(Data under study)

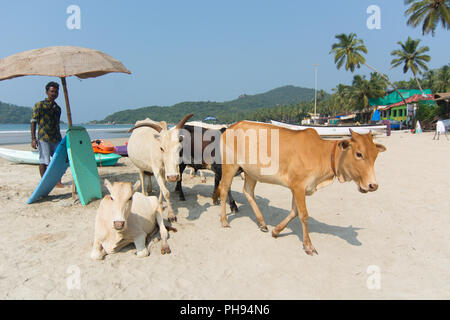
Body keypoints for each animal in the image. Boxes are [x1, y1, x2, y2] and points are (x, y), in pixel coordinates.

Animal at [216, 121, 384, 256]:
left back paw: (262, 223)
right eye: (359, 154)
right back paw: (224, 220)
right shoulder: (298, 186)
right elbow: (303, 215)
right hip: (230, 166)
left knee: (248, 191)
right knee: (224, 188)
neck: (321, 154)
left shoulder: (298, 188)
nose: (373, 185)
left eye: (376, 156)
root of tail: (231, 127)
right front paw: (308, 245)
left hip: (251, 172)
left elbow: (294, 212)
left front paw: (276, 231)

(End Data under study)

Problem requirements:
Please copy the records above word for word, omitting every picture.

Expected answer:
Body keypoints for each animal in the image. Boxes are [x1, y1, x2, y2] and points are (x, y), in pixel coordinates.

Animal at [216, 121, 384, 256]:
left back paw: (262, 223)
right eye: (359, 154)
right back paw: (224, 220)
right shoulder: (298, 186)
right elbow: (303, 215)
right hip: (230, 166)
left knee: (248, 191)
right knee: (224, 188)
neck: (321, 154)
left shoulder: (298, 188)
nose: (373, 185)
left eye: (376, 156)
root of tail: (231, 127)
right front paw: (308, 245)
left hip: (251, 172)
left elbow: (294, 212)
left front paw: (276, 231)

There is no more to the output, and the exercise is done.